FRAGMENTO DEL TEXTO:

Nos encontramos frente a una novela epistolar. No es frecuente, al menos para mí, hacer avanzar la acción y los puntos de vista de los personajes, mediante sus diarios, notas, telegramas, grabaciones... Porque eso nos obliga a cambiar de postura ante un mismo hecho, a ponernos al otro lado de la mesa, y por tanto con otra perspectiva enfrente.

Me siento tocado con la respuesta que da el Dr. Van Helsing a Mina Harker, cuando esta le dice que no la conoce:  “¿Que no la conozco? ¡Yo que soy un viejo, y he estudiado toda mi vida a los hombres y las mujeres; yo, cuya especialidad es el cerebro y todo cuanto a él se refiere y lo que de él se deriva!” Y como de la conversación de una tarde y de la lectura de un diario, puede tener ya una idea clara de los valores de esa persona. Y es que me hace reflexionar sobre los compañeros que formamos la tertulia, y que nos toca valorar la conducta humana a partir de unos datos y hechos reflejados en unos folios, y de una corta conversación personal, tenemos que sacar una idea de cómo están enfocados los valores en esa persona. Como el Dr. Van Helsing dice, si es una tiniebla en la vida, o es una luminaria.

TAREAS DEL EJERCICIO:
1. Di si cada afirmación coincide con el fragmento sobre la novela epistolar. Responde sí o no y cita textualmente las palabras que lo deciden. (a) El fragmento habla de una novela epistolar. (b) Van Helsing dice que su especialidad es el corazón. (c) En el fragmento se afirma que es frecuente hacer avanzar la acción mediante diarios, notas, telegramas y grabaciones.
2. Copia sin cambios el pasaje del fragmento sobre la novela epistolar que va de "Nos encontramos frente" a "otra perspectiva enfrente.".

FILAS DE DATOS:
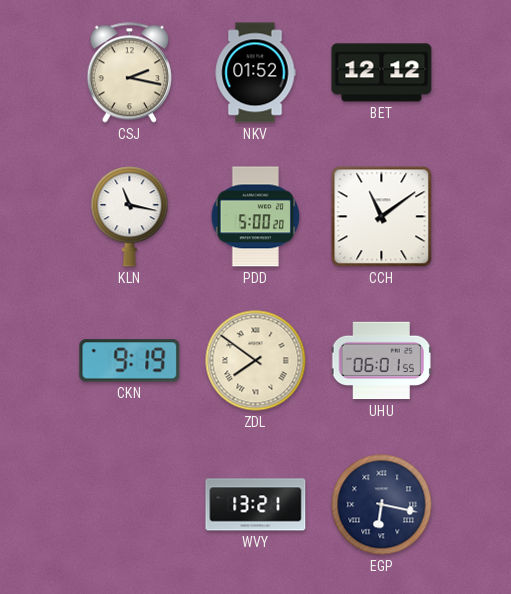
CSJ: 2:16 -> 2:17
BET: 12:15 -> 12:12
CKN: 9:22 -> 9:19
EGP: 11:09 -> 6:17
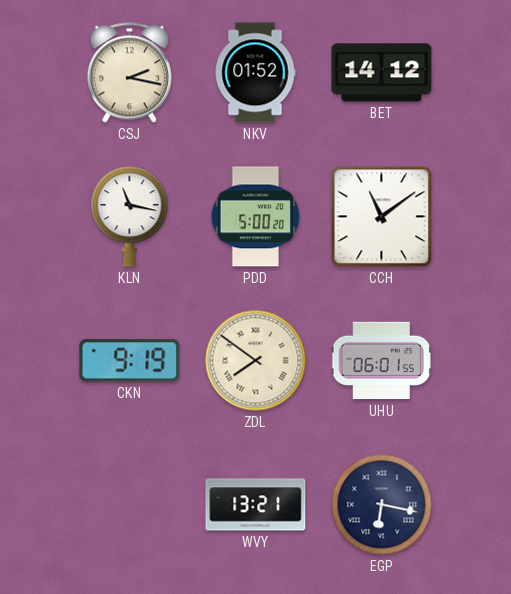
BET: 12:12 -> 14:12
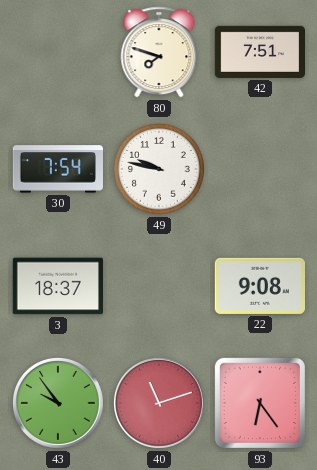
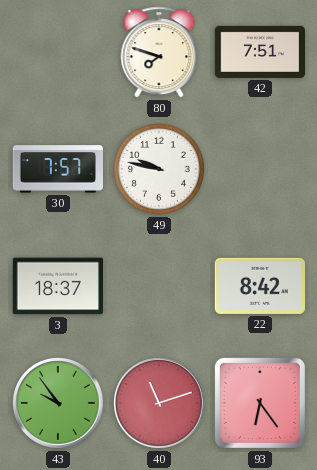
30: 7:54 -> 7:57
22: 9:08 -> 8:42
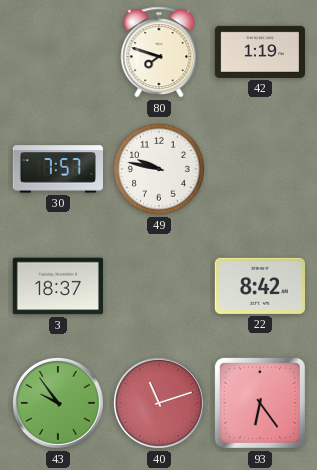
42: 7:51 -> 1:19
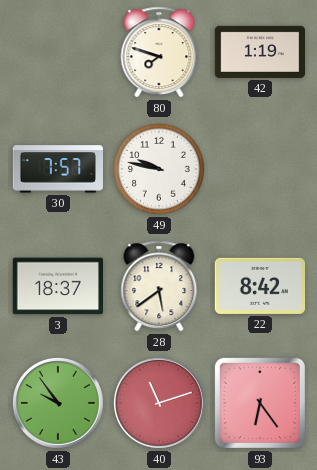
28: none -> 5:39
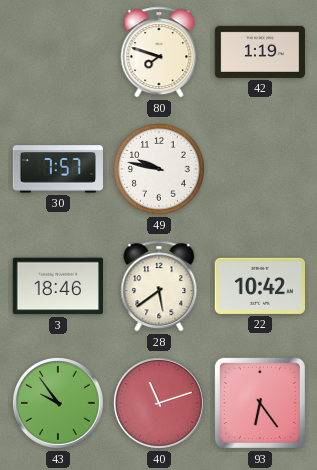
3: 18:37 -> 18:46
22: 8:42 -> 10:42
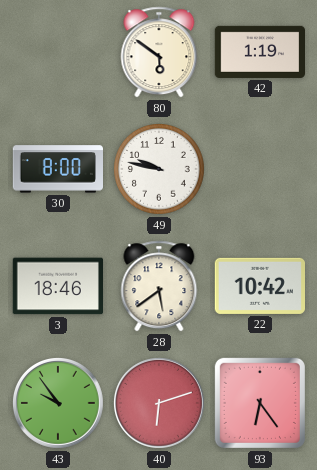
80: 7:48 -> 5:51
30: 7:57 -> 8:00
40: 11:12 -> 6:12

RESULTADOS POR TAREA:
1.
(a) Sí: "Nos encontramos frente a una novela epistolar."
(b) No: "yo, cuya especialidad es el cerebro y todo cuanto a él se refiere y lo que de él se deriva"
(c) No: "No es frecuente, al menos para mí, hacer avanzar la acción y los puntos de vista de los personajes, mediante sus diarios, notas, telegramas, grabaciones..."

2.
Nos encontramos frente a una novela epistolar. No es frecuente, al menos para mí, hacer avanzar la acción y los puntos de vista de los personajes, mediante sus diarios, notas, telegramas, grabaciones... Porque eso nos obliga a cambiar de postura ante un mismo hecho, a ponernos al otro lado de la mesa, y por tanto con otra perspectiva enfrente.